Vários psicólogos de renome internacional da atualidade estudam esse transtorno, que pode trazer sérios prejuízos a performance dos indivíduos. As pioneiras foram Pauline Clance e Suzanne Imes, publicaram em 1978 um artigo documentando um fenômeno impostor que elas mapearam em mulheres de alto desempenho, que “apesar de excelentes resultados acadêmicos e profissionais, continuam a acreditar que não são realmente inteligentes e devem ter enganado qualquer pessoa que pensa que elas são.”

Quem sofre com a Síndrome do Impostor é uma pessoa insegura e muitas vezes tem dificuldades em falar sobre esse incômodo.

A Estrategista de Negócios e Head Trainer Comportamental, Dariane Gatto, elenca 7 sinais que evidenciam se a pessoa tem a Síndrome do Impostor:

  1. O profissional se torna um workaholic insano;

  2. Tem se esforçado de menos para causar a impressão que não conseguiu algo porque não se aplicou, e não por incapacidade;

  3. Adota a discrição absoluta do, quando ser discreto não resolve, parte para mudanças desenfreadas;

  4. Usa seu carisma para conseguir aprovação;

  5. Procrastina tudo o que pode;

  6. Nunca termina nada;

  7. Apela para a auto sabotagem no trabalho.

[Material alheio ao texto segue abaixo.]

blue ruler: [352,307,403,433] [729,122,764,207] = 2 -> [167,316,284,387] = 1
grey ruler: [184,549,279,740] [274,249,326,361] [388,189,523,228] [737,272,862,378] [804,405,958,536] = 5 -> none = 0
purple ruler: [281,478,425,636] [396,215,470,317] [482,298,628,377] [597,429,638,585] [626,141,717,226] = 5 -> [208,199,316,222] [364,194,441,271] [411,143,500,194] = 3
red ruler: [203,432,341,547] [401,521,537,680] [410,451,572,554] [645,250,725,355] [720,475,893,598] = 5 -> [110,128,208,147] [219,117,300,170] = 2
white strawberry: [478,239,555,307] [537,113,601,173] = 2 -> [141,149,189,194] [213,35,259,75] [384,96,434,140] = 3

De acordo com a especialista não existe nada de saudável nesses tipos de comportamento: “Quem se cobra demais, costuma se dedicar muito ao trabalho, o que pode parecer bom, mas na verdade, acaba assumindo muitas atividades, apenas para tentar mostrar quão competente e importante é para a empresa”, ressalta Dariane.

Porém, essa prática leva à exaustão e não existe tempo de recarga de energias para novas ideias e soluções. Então, o profissional se torna um fazedor de tarefas, mas não um importante componente de inovação e criatividade na equipe. Além disso, a falta de confiança gera ansiedade e estresse, fazendo com que a pessoa não acredite merecer cargos de liderança e o medo do fracasso acaba superando o desejo de crescer.

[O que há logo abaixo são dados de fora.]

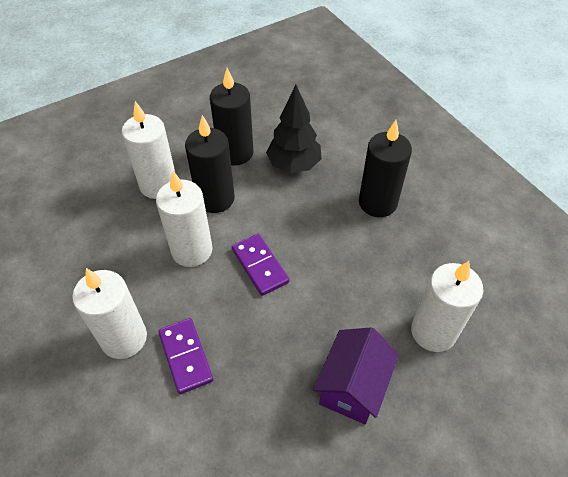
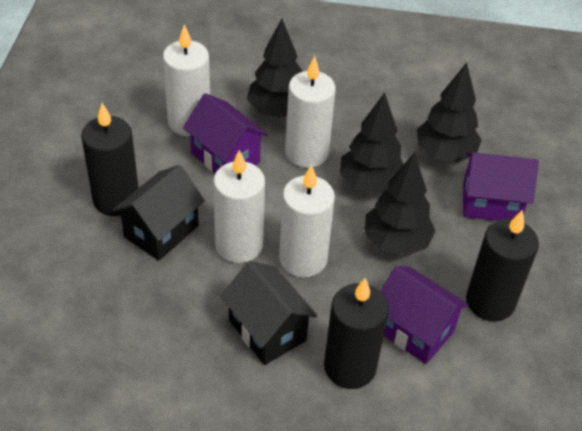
black house: none = 0 -> [113,165,205,261] [220,261,317,365] = 2
black tree: [266,85,322,173] = 1 -> [247,19,303,118] [340,92,404,194] [365,152,435,256] [417,63,482,163] = 4
purple domino: [158,318,213,394] [232,234,289,296] = 2 -> none = 0
purple house: [313,327,399,424] = 1 -> [183,93,268,174] [381,266,469,364] [463,152,539,221] = 3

Segundo Dariane, um dos segredos para lidar com esse tipo de sentimento é não superestimar as pessoas à sua volta em detrimento da sua própria capacidade ou inteligência.

A especialista esclarece que juntamente com o acompanhamento de um profissional é possível combater esse tipo de transtorno: “Muitas pessoas com Síndrome do Impostor se convenceram de que admitir que precisam de ajuda significa se rotular como uma fraude. O que não é verdade. Você pode dar um jeito nisso usando um sistema de apoio — ninguém pode fazer tudo sozinho.” finaliza.